Items listed in a dataset:
——————————

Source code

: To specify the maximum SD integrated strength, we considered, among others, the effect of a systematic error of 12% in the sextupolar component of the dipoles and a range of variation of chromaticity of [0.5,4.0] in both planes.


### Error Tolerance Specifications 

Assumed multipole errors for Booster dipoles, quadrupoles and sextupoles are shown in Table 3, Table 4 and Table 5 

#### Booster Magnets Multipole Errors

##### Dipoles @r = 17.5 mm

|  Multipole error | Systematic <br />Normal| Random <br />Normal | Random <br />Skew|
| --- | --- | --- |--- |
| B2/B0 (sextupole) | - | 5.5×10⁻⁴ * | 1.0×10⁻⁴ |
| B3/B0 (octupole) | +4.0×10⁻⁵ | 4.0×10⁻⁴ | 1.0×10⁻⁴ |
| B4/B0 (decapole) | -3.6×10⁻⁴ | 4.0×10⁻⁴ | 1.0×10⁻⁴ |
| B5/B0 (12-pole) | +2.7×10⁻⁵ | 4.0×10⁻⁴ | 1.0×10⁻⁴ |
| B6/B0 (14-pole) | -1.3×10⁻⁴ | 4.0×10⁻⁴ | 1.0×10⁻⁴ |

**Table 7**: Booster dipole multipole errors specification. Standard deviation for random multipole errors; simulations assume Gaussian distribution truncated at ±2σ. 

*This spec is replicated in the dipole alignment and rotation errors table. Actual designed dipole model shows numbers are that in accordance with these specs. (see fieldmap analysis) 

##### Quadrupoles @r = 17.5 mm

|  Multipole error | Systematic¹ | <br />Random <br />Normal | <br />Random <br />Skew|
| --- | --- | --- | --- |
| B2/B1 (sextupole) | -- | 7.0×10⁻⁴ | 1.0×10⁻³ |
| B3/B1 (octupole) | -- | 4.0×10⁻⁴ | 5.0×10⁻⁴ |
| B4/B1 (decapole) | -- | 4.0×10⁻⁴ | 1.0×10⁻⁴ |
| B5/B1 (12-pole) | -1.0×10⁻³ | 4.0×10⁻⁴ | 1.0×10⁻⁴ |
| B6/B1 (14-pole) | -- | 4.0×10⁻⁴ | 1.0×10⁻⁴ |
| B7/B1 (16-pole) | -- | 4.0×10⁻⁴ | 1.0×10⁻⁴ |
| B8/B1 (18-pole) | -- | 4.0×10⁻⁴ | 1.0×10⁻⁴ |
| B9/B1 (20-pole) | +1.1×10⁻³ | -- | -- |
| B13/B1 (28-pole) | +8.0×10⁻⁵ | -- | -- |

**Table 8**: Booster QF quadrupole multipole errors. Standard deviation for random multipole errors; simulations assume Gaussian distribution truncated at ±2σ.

——————————

Reproduce all of the records exactly.

Source code

: To specify the maximum SD integrated strength, we considered, among others, the effect of a systematic error of 12% in the sextupolar component of the dipoles and a range of variation of chromaticity of [0.5,4.0] in both planes.


### Error Tolerance Specifications 

Assumed multipole errors for Booster dipoles, quadrupoles and sextupoles are shown in Table 3, Table 4 and Table 5 

#### Booster Magnets Multipole Errors

##### Dipoles @r = 17.5 mm

|  Multipole error | Systematic <br />Normal| Random <br />Normal | Random <br />Skew|
| --- | --- | --- |--- |
| B2/B0 (sextupole) | - | 5.5×10⁻⁴ * | 1.0×10⁻⁴ |
| B3/B0 (octupole) | +4.0×10⁻⁵ | 4.0×10⁻⁴ | 1.0×10⁻⁴ |
| B4/B0 (decapole) | -3.6×10⁻⁴ | 4.0×10⁻⁴ | 1.0×10⁻⁴ |
| B5/B0 (12-pole) | +2.7×10⁻⁵ | 4.0×10⁻⁴ | 1.0×10⁻⁴ |
| B6/B0 (14-pole) | -1.3×10⁻⁴ | 4.0×10⁻⁴ | 1.0×10⁻⁴ |

**Table 7**: Booster dipole multipole errors specification. Standard deviation for random multipole errors; simulations assume Gaussian distribution truncated at ±2σ. 

*This spec is replicated in the dipole alignment and rotation errors table. Actual designed dipole model shows numbers are that in accordance with these specs. (see fieldmap analysis) 

##### Quadrupoles @r = 17.5 mm

|  Multipole error | Systematic¹ | <br />Random <br />Normal | <br />Random <br />Skew|
| --- | --- | --- | --- |
| B2/B1 (sextupole) | -- | 7.0×10⁻⁴ | 1.0×10⁻³ |
| B3/B1 (octupole) | -- | 4.0×10⁻⁴ | 5.0×10⁻⁴ |
| B4/B1 (decapole) | -- | 4.0×10⁻⁴ | 1.0×10⁻⁴ |
| B5/B1 (12-pole) | -1.0×10⁻³ | 4.0×10⁻⁴ | 1.0×10⁻⁴ |
| B6/B1 (14-pole) | -- | 4.0×10⁻⁴ | 1.0×10⁻⁴ |
| B7/B1 (16-pole) | -- | 4.0×10⁻⁴ | 1.0×10⁻⁴ |
| B8/B1 (18-pole) | -- | 4.0×10⁻⁴ | 1.0×10⁻⁴ |
| B9/B1 (20-pole) | +1.1×10⁻³ | -- | -- |
| B13/B1 (28-pole) | +8.0×10⁻⁵ | -- | -- |

**Table 8**: Booster QF quadrupole multipole errors. Standard deviation for random multipole errors; simulations assume Gaussian distribution truncated at ±2σ.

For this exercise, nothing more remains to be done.